# Question: When your horse damages the property?



## AussieDaisyGirl (May 21, 2009)

CoCo got a bit overexcited yesterday when it was time to come back into the stalls. I don't know exactly what happened or how because I wasn't there. But she went through a gate. It looks like a bulldozer hit it! It's one of those big metal pipe farm gates.

At any rate - my biggest concern was that she was injured. For the amount of damage to the gate, I can't understand how she wasn't even scratched. I mean it was a complete miracle! 

The barn manager says it's illegel here for the BO to require I replace the gate. I think differently, and really can't afford the $500 or so to replace it. The problem is, the entire fencing system is falling apart (rotted and aged wood that has never been cared for you lean on it a little and the rail shatters). They keep separating her from the gelding she gets along with, so her answer is to jump the fences. I hate this barn, it's the most confusing place to be (the BO changes the rules every 10 minutes) and I can not WAIT til Spring to move her to the combined training barn.

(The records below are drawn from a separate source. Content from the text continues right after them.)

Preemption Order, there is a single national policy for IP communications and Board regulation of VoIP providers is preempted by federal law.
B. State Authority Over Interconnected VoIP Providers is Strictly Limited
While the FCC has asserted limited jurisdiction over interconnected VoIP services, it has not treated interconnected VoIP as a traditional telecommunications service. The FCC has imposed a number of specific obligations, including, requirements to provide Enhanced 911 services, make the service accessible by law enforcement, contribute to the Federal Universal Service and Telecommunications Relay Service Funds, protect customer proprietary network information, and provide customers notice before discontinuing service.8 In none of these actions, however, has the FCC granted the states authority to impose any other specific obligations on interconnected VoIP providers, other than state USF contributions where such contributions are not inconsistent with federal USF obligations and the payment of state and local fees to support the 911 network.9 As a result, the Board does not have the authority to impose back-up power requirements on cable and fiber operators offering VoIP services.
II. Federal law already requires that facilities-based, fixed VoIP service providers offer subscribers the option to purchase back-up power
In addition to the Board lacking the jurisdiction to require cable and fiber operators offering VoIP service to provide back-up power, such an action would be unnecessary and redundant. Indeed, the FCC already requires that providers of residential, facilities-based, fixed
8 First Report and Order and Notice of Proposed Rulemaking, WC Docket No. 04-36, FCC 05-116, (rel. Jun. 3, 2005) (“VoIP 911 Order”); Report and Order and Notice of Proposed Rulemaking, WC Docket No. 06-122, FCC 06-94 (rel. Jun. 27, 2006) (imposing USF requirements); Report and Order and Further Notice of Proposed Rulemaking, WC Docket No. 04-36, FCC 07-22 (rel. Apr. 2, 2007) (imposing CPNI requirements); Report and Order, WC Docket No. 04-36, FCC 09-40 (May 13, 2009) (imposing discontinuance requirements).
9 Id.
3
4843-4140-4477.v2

But - down to brass tacks - am I responsible for the gate?


----------



## luvmyperch (Oct 5, 2009)

This SHOULD be covered in your boarding agreement. Most specify what, if any responsbility, you have for property damage done by your horse.


----------



## gypsygirl (Oct 15, 2009)

if you are at a boarding farm & your horse breaks a gate i think its the barn owners job/responsibility to fix it. especially if it was dangerous/falling apart to begin with !

if you were walking thru someone elses property then you would have to pay for it though.


----------



## farmpony84 (Apr 21, 2008)

I agree with the other posters. You pay your monthly bill to board your horse there, the rest is the BO's responsibility. When my horse was in training he had a fit and ripped the training rings out of my trainers saddle. She did not charge me for it. There was something else he did and I can't completely remember what but I think he ripped a door off a stall. Happens, part of running a barn. If you feel bad about it then you can offer to help hang the new gate. But don't offer to buy one.


----------



## mls (Nov 28, 2006)

We have it in our contract that any excess damage caused by a boarders horse - it is the boarders responsbility to pay for replacement cost. 

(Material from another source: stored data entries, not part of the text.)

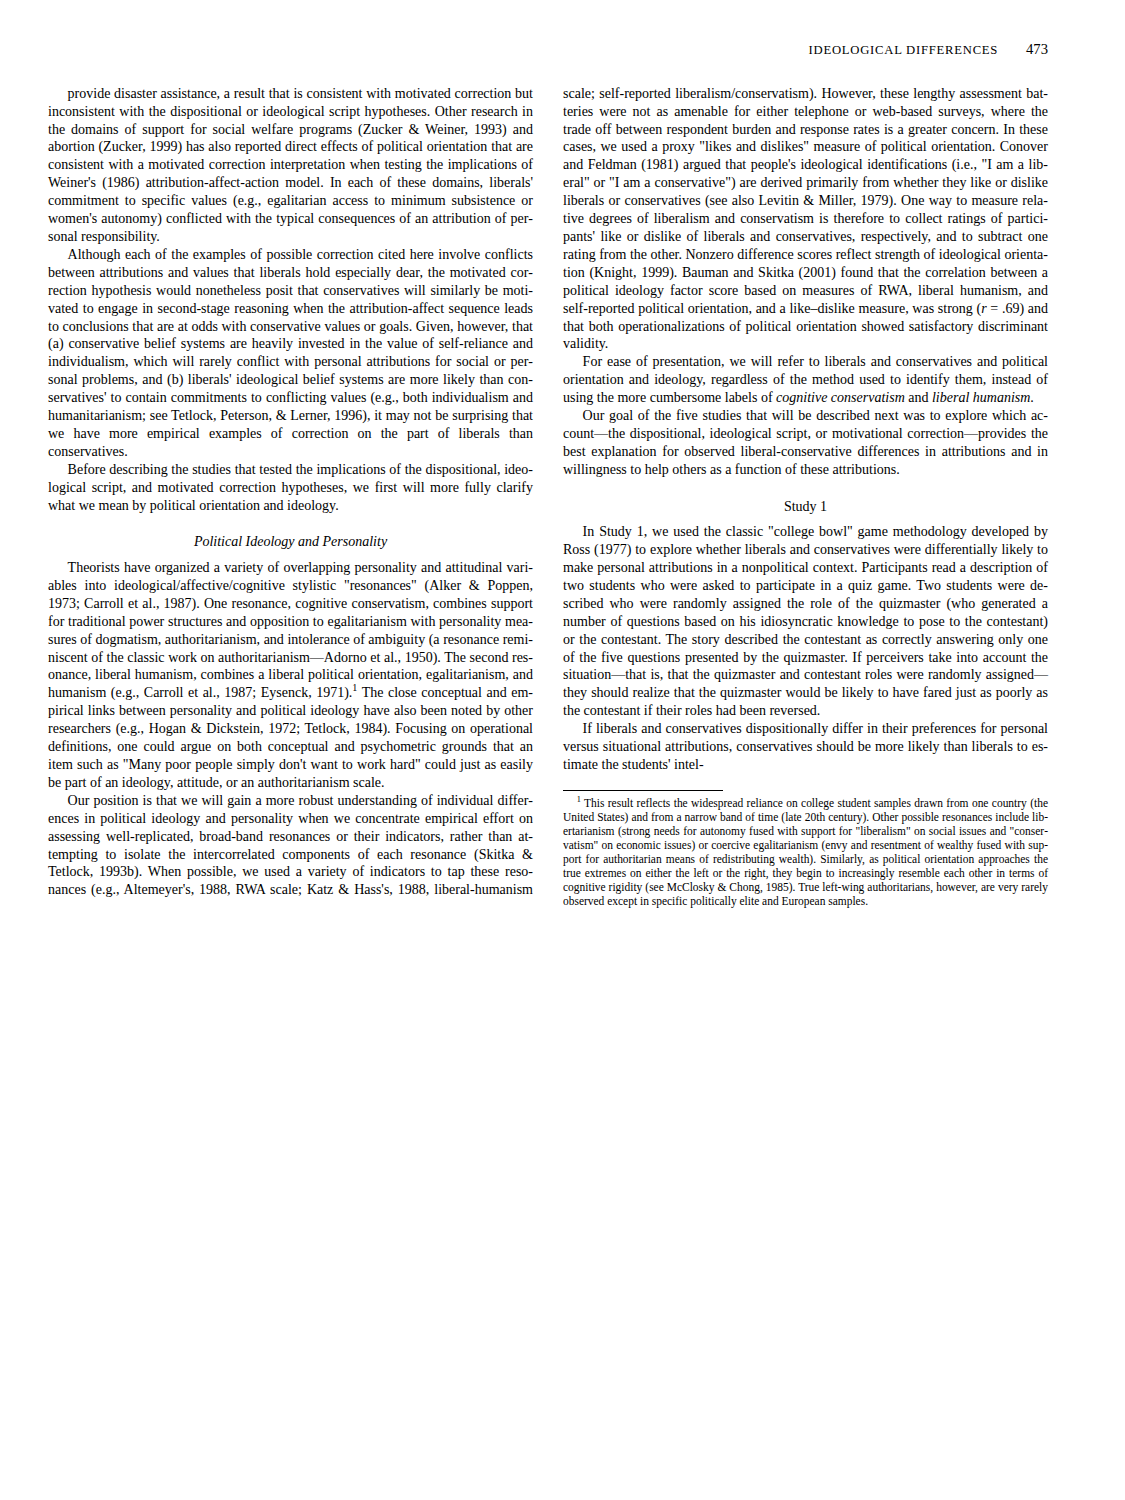Ideological Differences 473
provide disaster assistance, a result that is consistent with motivated correction but inconsistent with the dispositional or ideological script hypotheses. Other research in the domains of support for social welfare programs (Zucker & Weiner, 1993) and abortion (Zucker, 1999) has also reported direct effects of political orientation that are consistent with a motivated correction interpretation when testing the implications of Weiner's (1986) attribution-affect-action model. In each of these domains, liberals' commitment to specific values (e.g., egalitarian access to minimum subsistence or women's autonomy) conflicted with the typical consequences of an attribution of personal responsibility.
Although each of the examples of possible correction cited here involve conflicts between attributions and values that liberals hold especially dear, the motivated correction hypothesis would nonetheless posit that conservatives will similarly be motivated to engage in second-stage reasoning when the attribution-affect sequence leads to conclusions that are at odds with conservative values or goals. Given, however, that (a) conservative belief systems are heavily invested in the value of self-reliance and individualism, which will rarely conflict with personal attributions for social or personal problems, and (b) liberals' ideological belief systems are more likely than conservatives' to contain commitments to conflicting values (e.g., both individualism and humanitarianism; see Tetlock, Peterson, & Lerner, 1996), it may not be surprising that we have more empirical examples of correction on the part of liberals than conservatives.
Before describing the studies that tested the implications of the dispositional, ideological script, and motivated correction hypotheses, we first will more fully clarify what we mean by political orientation and ideology.
Political Ideology and Personality
Theorists have organized a variety of overlapping personality and attitudinal variables into ideological/affective/cognitive stylistic "resonances" (Alker & Poppen, 1973; Carroll et al., 1987). One resonance, cognitive conservatism, combines support for traditional power structures and opposition to egalitarianism with personality measures of dogmatism, authoritarianism, and intolerance of ambiguity (a resonance reminiscent of the classic work on authoritarianism—Adorno et al., 1950). The second resonance, liberal humanism, combines a liberal political orientation, egalitarianism, and humanism (e.g., Carroll et al., 1987; Eysenck, 1971).1 The close conceptual and empirical links between personality and political ideology have also been noted by other researchers (e.g., Hogan & Dickstein, 1972; Tetlock, 1984). Focusing on operational definitions, one could argue on both conceptual and psychometric grounds that an item such as "Many poor people simply don't want to work hard" could just as easily be part of an ideology, attitude, or an authoritarianism scale.
Our position is that we will gain a more robust understanding of individual differences in political ideology and personality when we concentrate empirical effort on assessing well-replicated, broad-band resonances or their indicators, rather than attempting to isolate the intercorrelated components of each resonance (Skitka & Tetlock, 1993b). When possible, we used a variety of indicators to tap these resonances (e.g., Altemeyer's, 1988, RWA scale; Katz & Hass's, 1988, liberal-humanism scale; self-reported liberalism/conservatism). However, these lengthy assessment batteries were not as amenable for either telephone or web-based surveys, where the trade off between respondent burden and response rates is a greater concern. In these cases, we used a proxy "likes and dislikes" measure of political orientation. Conover and Feldman (1981) argued that people's ideological identifications (i.e., "I am a liberal" or "I am a conservative") are derived primarily from whether they like or dislike liberals or conservatives (see also Levitin & Miller, 1979). One way to measure relative degrees of liberalism and conservatism is therefore to collect ratings of participants' like or dislike of liberals and conservatives, respectively, and to subtract one rating from the other. Nonzero difference scores reflect strength of ideological orientation (Knight, 1999). Bauman and Skitka (2001) found that the correlation between a political ideology factor score based on measures of RWA, liberal humanism, and self-reported political orientation, and a like–dislike measure, was strong (r = .69) and that both operationalizations of political orientation showed satisfactory discriminant validity.
For ease of presentation, we will refer to liberals and conservatives and political orientation and ideology, regardless of the method used to identify them, instead of using the more cumbersome labels of cognitive conservatism and liberal humanism.
Our goal of the five studies that will be described next was to explore which account—the dispositional, ideological script, or motivational correction—provides the best explanation for observed liberal-conservative differences in attributions and in willingness to help others as a function of these attributions.
Study 1
In Study 1, we used the classic "college bowl" game methodology developed by Ross (1977) to explore whether liberals and conservatives were differentially likely to make personal attributions in a nonpolitical context. Participants read a description of two students who were asked to participate in a quiz game. Two students were described who were randomly assigned the role of the quizmaster (who generated a number of questions based on his idiosyncratic knowledge to pose to the contestant) or the contestant. The story described the contestant as correctly answering only one of the five questions presented by the quizmaster. If perceivers take into account the situation—that is, that the quizmaster and contestant roles were randomly assigned—they should realize that the quizmaster would be likely to have fared just as poorly as the contestant if their roles had been reversed.
If liberals and conservatives dispositionally differ in their preferences for personal versus situational attributions, conservatives should be more likely than liberals to estimate the students' intel-
1 This result reflects the widespread reliance on college student samples drawn from one country (the United States) and from a narrow band of time (late 20th century). Other possible resonances include libertarianism (strong needs for autonomy fused with support for "liberalism" on social issues and "conservatism" on economic issues) or coercive egalitarianism (envy and resentment of wealthy fused with support for authoritarian means of redistributing wealth). Similarly, as political orientation approaches the true extremes on either the left or the right, they begin to increasingly resemble each other in terms of cognitive rigidity (see McClosky & Chong, 1985). True left-wing authoritarians, however, are very rarely observed except in specific politically elite and European samples.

We have a price sheet for the most common damage - fence boards, posts, stall boards and corral panels.


----------



## sillybunny11486 (Oct 2, 2009)

if the fencing sucks, its their job to maintain it, thats why you pay them. most barns near me require a security deposit which goes to paying for things like that, you get it the rest back when you leave.


----------



## AussieDaisyGirl (May 21, 2009)

Well, so far she hasn't said anything to me about it. In fact even asked to buy some of my hay (it's a co-op barn and she ran out of hay I guess). 

So... wait and see. Blah. Thanks for all the replies!


----------



## QtrHorse (Oct 13, 2008)

Our boarders are responsible for damages that their horses do to property that is associated with abnormal behaviors or mishandling such as cribbing, pawing stall doors, wall kicking, disrespect of electric fencing, breaking jumps, etc. However, in this situation I would not require they pay for the gate. It sounds like it was an accident and not caused directly through their personal negligence. We consider it our responsibility to provide a environment that can contain the animal.
Honestly, we have galvanized metal gates and there is no way a horse could break through any of them.


----------



## AussieDaisyGirl (May 21, 2009)

Yeh it was a very old, rusted farm gate, already damaged and I guess she spooked and hit the gate. It really looked like a car hit it. 

Another lady at the barn had one of her students fix it in trade for a lesson and he did an awesome job.


----------



## Truteno (Sep 14, 2009)

yeah any damage done by a boarder should be already worked out in your agreement with whoever your boarding with.


----------



## Alwaysbehind (Jul 10, 2009)

I have always fixed any damage my horse has caused that is above and beyond normal every day horse wear and tear.

Is this not covered in your boarding contract? You might want to get it covered for the future.


----------



## flamingauburnmustang (Dec 25, 2008)

At my boarding stables, we have to pay for major wreckages by our horses, unless it was already giving in.

I'm glad it seems that you won't have to pay it. And that your horse is okay. That's all that matters. LOL.


----------